Встречаемся, запомни, где-то в Риме –
там мёртвых нет пока, и ты меня
легко узнаешь, приглядись к теням –
их будет пять, зацепленных по кругу,
рука в руке и оплетает руку.
Тень каждая – сама себе земля,
одна из них, возможно, буду я,
последняя деревня Чинкве-Терре.
У ног моих лежат, зевая, звери,
и птицы на моих плечах птенцов
выкармливают. Яростно пунцов,
садится солнца круг на чью-то крышу.
Прости меня, но я тебя не слышу –
и больше не услышу никогда.
В Пятиземелье пятая звезда
летит, и мы считаем до пяти.
Она летит, и мы до десяти
считаем.

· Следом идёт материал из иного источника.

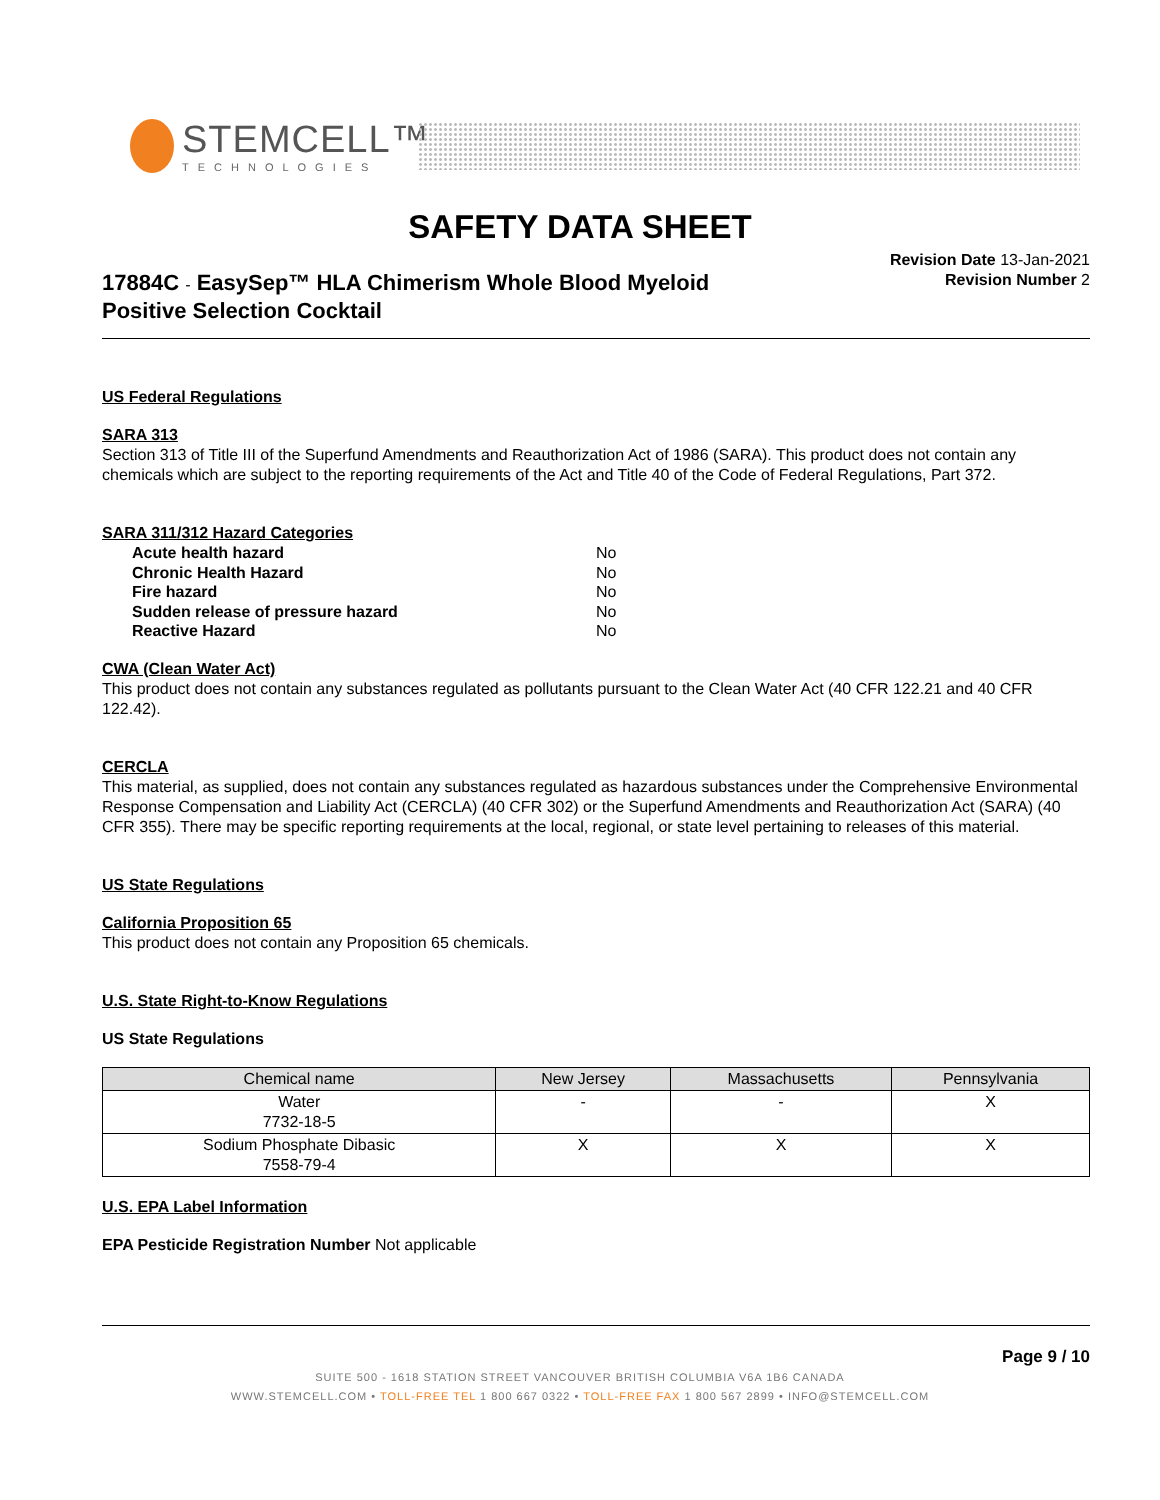STEMCELL™
TECHNOLOGIES
SAFETY DATA SHEET
17884C - EasySep™ HLA Chimerism Whole Blood Myeloid
Positive Selection Cocktail
Revision Date 13-Jan-2021
Revision Number 2
US Federal Regulations
SARA 313
Section 313 of Title III of the Superfund Amendments and Reauthorization Act of 1986 (SARA). This product does not contain any chemicals which are subject to the reporting requirements of the Act and Title 40 of the Code of Federal Regulations, Part 372.
SARA 311/312 Hazard Categories
| Acute health hazard | No |
| Chronic Health Hazard | No |
| Fire hazard | No |
| Sudden release of pressure hazard | No |
| Reactive Hazard | No |
CWA (Clean Water Act)
This product does not contain any substances regulated as pollutants pursuant to the Clean Water Act (40 CFR 122.21 and 40 CFR 122.42).
CERCLA
This material, as supplied, does not contain any substances regulated as hazardous substances under the Comprehensive Environmental Response Compensation and Liability Act (CERCLA) (40 CFR 302) or the Superfund Amendments and Reauthorization Act (SARA) (40 CFR 355). There may be specific reporting requirements at the local, regional, or state level pertaining to releases of this material.
US State Regulations
California Proposition 65
This product does not contain any Proposition 65 chemicals.
U.S. State Right-to-Know Regulations
US State Regulations
| Chemical name | New Jersey | Massachusetts | Pennsylvania |
| --- | --- | --- | --- |
| Water 7732-18-5 | - | - | X |
| Sodium Phosphate Dibasic 7558-79-4 | X | X | X |
U.S. EPA Label Information
EPA Pesticide Registration Number Not applicable
Page 9 / 10
SUITE 500 - 1618 STATION STREET VANCOUVER BRITISH COLUMBIA V6A 1B6 CANADA
WWW.STEMCELL.COM • TOLL-FREE TEL 1 800 667 0322 • TOLL-FREE FAX 1 800 567 2899 • INFO@STEMCELL.COM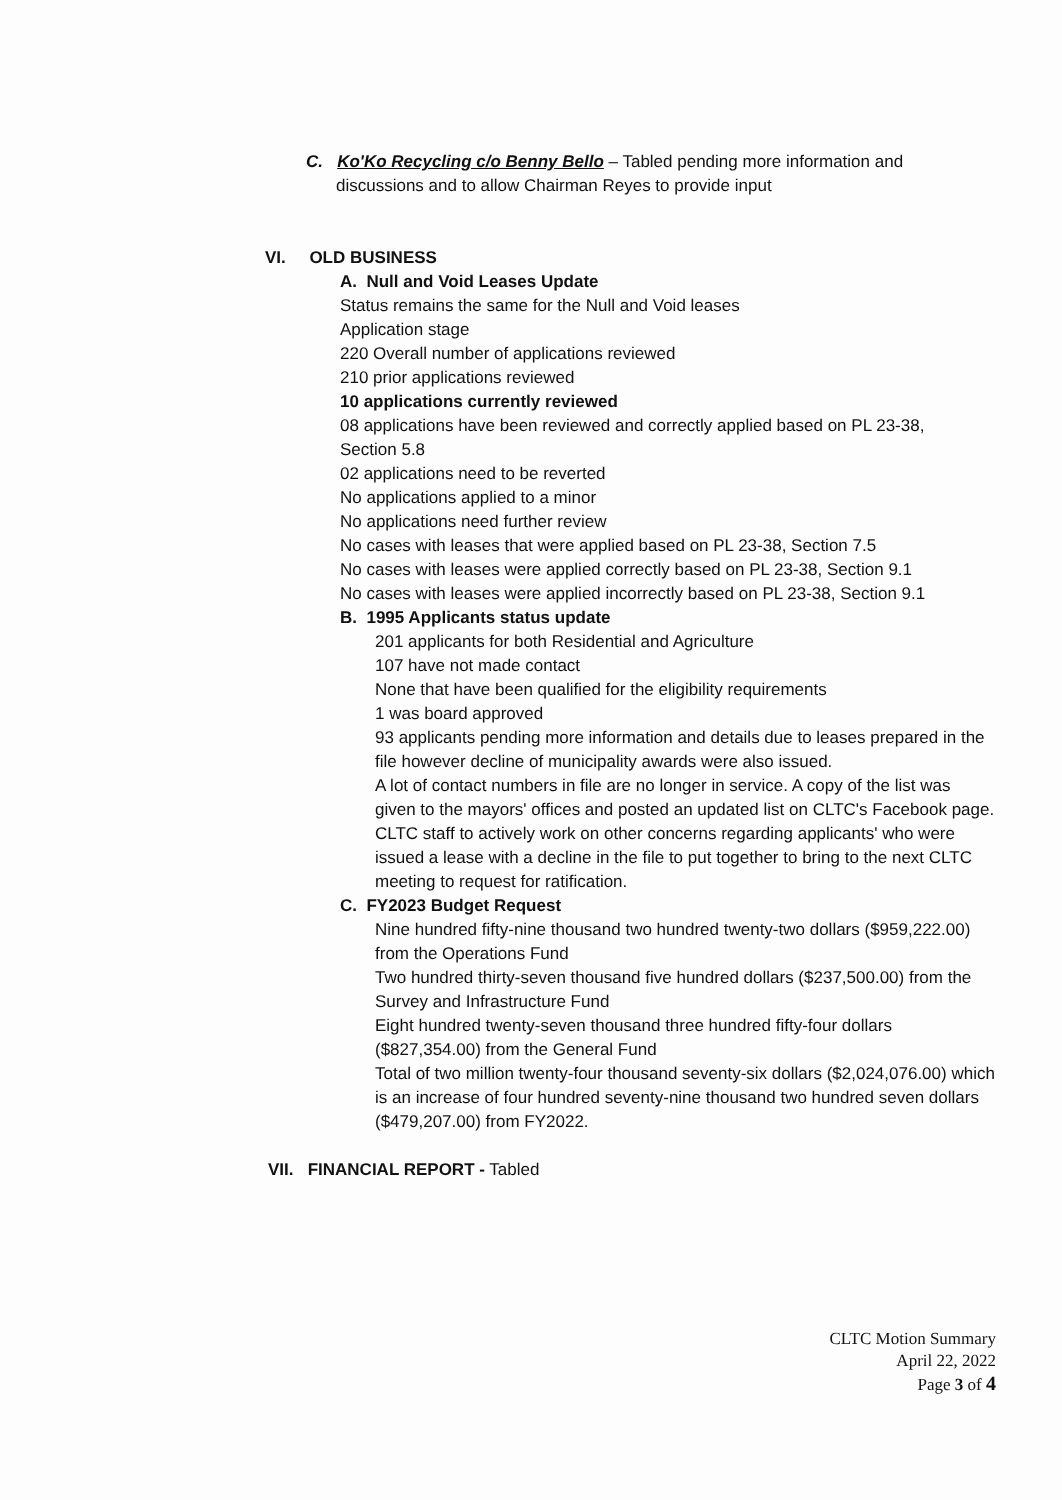C. Ko'Ko Recycling c/o Benny Bello – Tabled pending more information and discussions and to allow Chairman Reyes to provide input
VI. OLD BUSINESS
A. Null and Void Leases Update
Status remains the same for the Null and Void leases
Application stage
220 Overall number of applications reviewed
210 prior applications reviewed
10 applications currently reviewed
08 applications have been reviewed and correctly applied based on PL 23-38, Section 5.8
02 applications need to be reverted
No applications applied to a minor
No applications need further review
No cases with leases that were applied based on PL 23-38, Section 7.5
No cases with leases were applied correctly based on PL 23-38, Section 9.1
No cases with leases were applied incorrectly based on PL 23-38, Section 9.1
B. 1995 Applicants status update
201 applicants for both Residential and Agriculture
107 have not made contact
None that have been qualified for the eligibility requirements
1 was board approved
93 applicants pending more information and details due to leases prepared in the file however decline of municipality awards were also issued.
A lot of contact numbers in file are no longer in service. A copy of the list was given to the mayors' offices and posted an updated list on CLTC's Facebook page.
CLTC staff to actively work on other concerns regarding applicants' who were issued a lease with a decline in the file to put together to bring to the next CLTC meeting to request for ratification.
C. FY2023 Budget Request
Nine hundred fifty-nine thousand two hundred twenty-two dollars ($959,222.00) from the Operations Fund
Two hundred thirty-seven thousand five hundred dollars ($237,500.00) from the Survey and Infrastructure Fund
Eight hundred twenty-seven thousand three hundred fifty-four dollars ($827,354.00) from the General Fund
Total of two million twenty-four thousand seventy-six dollars ($2,024,076.00) which is an increase of four hundred seventy-nine thousand two hundred seven dollars ($479,207.00) from FY2022.
VII. FINANCIAL REPORT - Tabled
CLTC Motion Summary
April 22, 2022
Page 3 of 4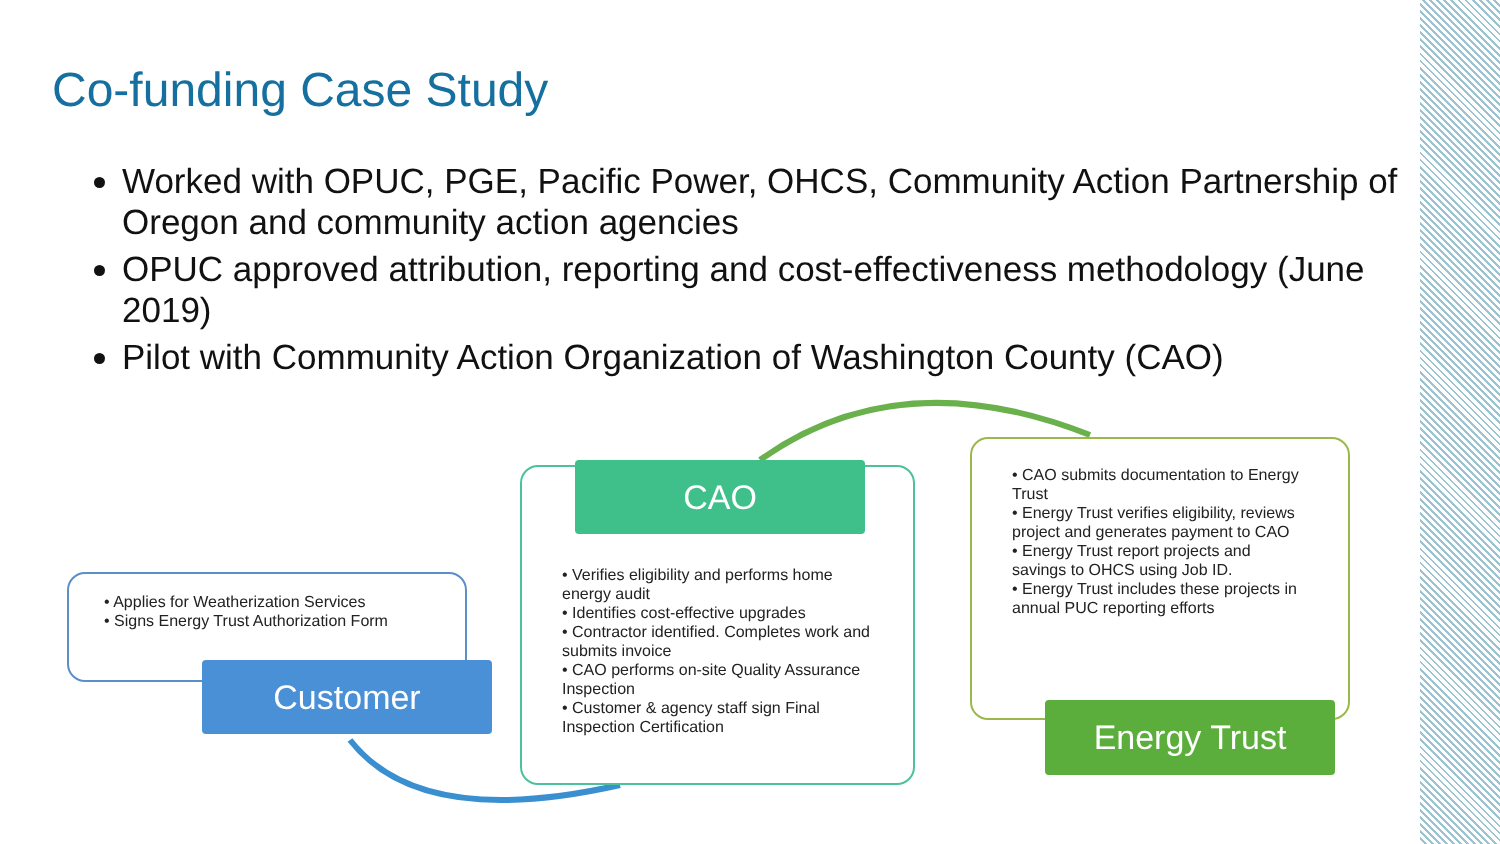Co-funding Case Study
Worked with OPUC, PGE, Pacific Power, OHCS, Community Action Partnership of Oregon and community action agencies
OPUC approved attribution, reporting and cost-effectiveness methodology (June 2019)
Pilot with Community Action Organization of Washington County (CAO)
• Applies for Weatherization Services
• Signs Energy Trust Authorization Form
Customer
• Verifies eligibility and performs home energy audit
• Identifies cost-effective upgrades
• Contractor identified. Completes work and submits invoice
• CAO performs on-site Quality Assurance Inspection
• Customer & agency staff sign Final Inspection Certification
CAO
• CAO submits documentation to Energy Trust
• Energy Trust verifies eligibility, reviews project and generates payment to CAO
• Energy Trust report projects and savings to OHCS using Job ID.
• Energy Trust includes these projects in annual PUC reporting efforts
Energy Trust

И становимся всё выше.
* * *
Отрежь меня от мартовских столбов –
успей, пока под снегом всходят иды.
Не верь, услышав мой последний выдох.
Я сдерживаю вдох. Моя любовь
не кончится ни первым римским сном,
ни днём последним лигурийской неги,
и сколько нам ещё по свету бегать,
от света убегая, но в ночном –
не мороке, но мареве – едины
разломом локтевым дорожных карт,
пусть через боль, мы прижимаем спины
к столбам, между которых тает март.
* * *
В случайной комнате утрачены ключи
и выключатели мерцающего света
не найдены. Не мне тебя учить
вскрывать замки и наложеньем вето
лечить прямой дороги перелом
и растяженье межвокзальных связок,
но коридорным нулевым углом
пронизывать пространство над столом
и понимать, что воздух тих и вязок.
Не мне тебя жалеть, когда в ночи
вдруг буквы побегут по экспоненте,
как только что рассказанные дети,
как врассыпную новые мячи,
упругие до отторженья слухом,
и где-то там, торжественно и глухо,
замкнёт рассказ сухой речитатив.
В слепом отчаянье ударишь кулаком
в горячие слезящиеся окна,
и анфилада неслучайных комнат
потянется за слабым огоньком.
Но мне – любить тебя. И в интеграл
укладывать разбитые костяшки,
и слушать, как из непросохшей стяжки
сочится свет, но лампочки-близняшки
качают в два шнура пустой подвал.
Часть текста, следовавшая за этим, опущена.